Osteoarthritis is the most prevalent form of arthritis, afflicting 30.8 million adults in the United States.

Osteoarthritis is a disease that damages the slippery tissue that covers the ends of bones in a joint. This allows the bones to rub together. The rubbing causes pain, swelling and loss of motion of the joint. Over time, the joint may lose its normal shape.

The condition can cause bone spurs to grow on the edges of the joint. Bits of bone or cartilage can break off and float inside the joint space, which causes more pain and damage. Unlike some other forms of arthritis, osteoarthritis affects only joints and not internal organs.

Who can get it?

Osteoarthritis occurs most often in older people. Younger people sometimes get the disease after joint injuries.

What are the symptoms?

Osteoarthritis can occur in any joint, but it occurs most often in the hands, knees, hips and spine. Warning signs are:

  • Stiffness in a joint after getting out of bed or sitting for a long time.
  • Swelling or tenderness in one or more joints.
  • A crunching feeling or the sound of bone rubbing on bone.

What causes osteoarthritis?

Osteoarthritis usually happens gradually over time. Some things that might make it more likely include:

  • Being overweight
  • Getting older
  • Joint injury
  • Joints that are not properly formed
  • A genetic defect in joint cartilage
  • Stresses on the joints from certain jobs and playing sports

Is there a test for the condition?

Most doctors use several methods to diagnose the disease and rule out other problems:

  • Ask you about your medical and family history.
  • Give you a physical exam.
  • X-rays of the bone or images of the soft tissues in the joint.
  • Other tests such as blood tests or examination of the fluid in the joints.

How is it treated?

There are many treatments that can help relieve pain and help you live with osteoarthritis. You should talk to your doctor about the best treatments for you, which can include:

  • Medicines
  • Non-drug pain relief techniques
  • Complementary and alternative therapies
  • Surgery

“Today there are many surgical and non-surgical options to decrease or stop arthritic pain,” said Orthopedic Performance Institute’s Dr. Alexandra S. Matthews. “We individualize treatment plans, based on our patient’s concerns, needs and comfort levels. We also use a holistic approach, discussing nutrition and exercise as well as medical interventions.”

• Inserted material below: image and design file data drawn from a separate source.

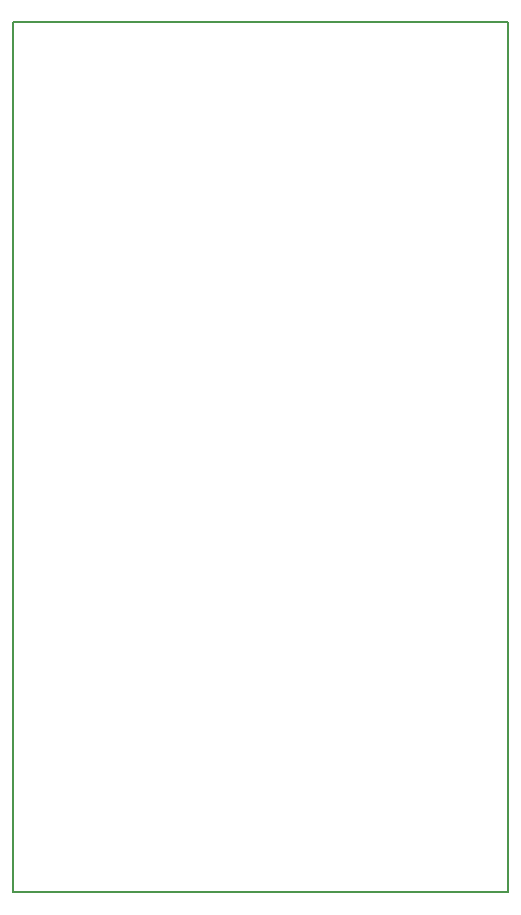
<source format=gbr>
%TF.GenerationSoftware,KiCad,Pcbnew,(5.1.9-0-10_14)*%
%TF.CreationDate,2021-09-26T12:14:21-07:00*%
%TF.ProjectId,rpi-arcade-hat,7270692d-6172-4636-9164-652d6861742e,rev?*%
%TF.SameCoordinates,Original*%
%TF.FileFunction,Profile,NP*%
%FSLAX46Y46*%
G04 Gerber Fmt 4.6, Leading zero omitted, Abs format (unit mm)*
G04 Created by KiCad (PCBNEW (5.1.9-0-10_14)) date 2021-09-26 12:14:21*
%MOMM*%
%LPD*%
G01*
G04 APERTURE LIST*
%TA.AperFunction,Profile*%
%ADD10C,0.150000*%
%TD*%
G04 APERTURE END LIST*
D10*
X124460000Y-132080000D02*
X166370000Y-132080000D01*
X166370000Y-58420000D02*
X166370000Y-132080000D01*
X124460000Y-132080000D02*
X124460000Y-58420000D01*
X124460000Y-58420000D02*
X166370000Y-58420000D01*
M02*

</source>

If you are feeling any of the symptoms of osteoarthritis, catching it early is crucial. Contact Orthopedic Performance Institute in San Antonio for an appointment today.

Living with osteoarthritis

There are some things you can do to help you live with osteoarthritis, including:

  • Exercise can reduce joint pain and stiffness. It also helps with losing weight, which reduces stress on the joints. You should speak to your doctor about a safe, well-rounded exercise program.
  • Weight control, particularly losing weight, can reduce stress on joints.
  • Heat and cold therapies can reduce joint pain and swelling.
  • Nutritional supplements such as glucosamine and chondroitin sulfate may help improve symptoms in some people.
  • Patient education programs, arthritis self-management programs, and arthritis support groups can help you learn about self-care and improve your good-health attitude.